Charaxes musakensis

Scientific classification
- Kingdom: Animalia
- Phylum: Arthropoda
- Class: Insecta
- Order: Lepidoptera
- Family: Nymphalidae
- Genus: Charaxes
- Species: C. musakensis
- Binomial name: Charaxes musakensis Darge, 1973

= Charaxes musakensis =

- Authority: Darge, 1973

Species of butterfly

Charaxes musakensis is a butterfly in the family Nymphalidae. It is found in Cameroon. The habitat consists of montane forests at altitudes above 1,300 meters.
==Taxonomy==
Known only from the type locality Musake Hut, Mount Cameroon.
==Related species==
Historical attempts to assemble a cluster of presumably related species into a "Charaxes jasius Group" have not been wholly convincing. More recent taxonomic revision, corroborated by phylogenetic research, allow a more rational grouping congruent with cladistic relationships. Within a well-populated clade of 27 related species sharing a common ancestor approximately 16 mya during the Miocene, 26 are now considered together as The jasius Group. One of the two lineages within this clade forms a robust monophyletic group of seven species sharing a common ancestor approximately 2-3 mya, i.e. during the Pliocene, and are considered as the jasius subgroup. The second lineage leads to 19 other species within the Jasius group, which are split into three well-populated subgroups of closely related species.

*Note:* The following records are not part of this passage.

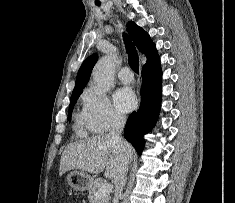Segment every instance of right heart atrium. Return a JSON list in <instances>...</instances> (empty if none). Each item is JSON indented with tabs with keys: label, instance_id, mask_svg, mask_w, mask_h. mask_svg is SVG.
<instances>
[{
	"label": "right heart atrium",
	"instance_id": "1",
	"mask_svg": "<svg viewBox=\"0 0 235 203\" xmlns=\"http://www.w3.org/2000/svg\"><path fill=\"white\" fill-rule=\"evenodd\" d=\"M82 101L83 113L93 132H107L122 124L125 119L124 115L112 105L108 96L92 86L84 91Z\"/></svg>",
	"mask_w": 235,
	"mask_h": 203
}]
</instances>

The jasius Group (26 Species):

Clade 1: jasius subgroup (7 species)

Clade 2: contains the well-populated three additional subgroups (19 species) of the jasius Group: called the brutus, pollux, and eudoxus subgroups.

- the eudoxus subgroup (11 species):
- Charaxes eudoxus
- Charaxes lucyae
- Charaxes richelmanni
- Charaxes musakensis
- Charaxes biokensis[stat.rev.2005]
- Charaxes ducarmei
- Charaxes druceanus
- Charaxes tectonis
- Charaxes phraortes
- Charaxes andranodorus
- Charaxes andrefana[stat.rev.2025]

Further exploration of the phylogenetic relationships amongst existing Charaxes taxa is required to improve clarity.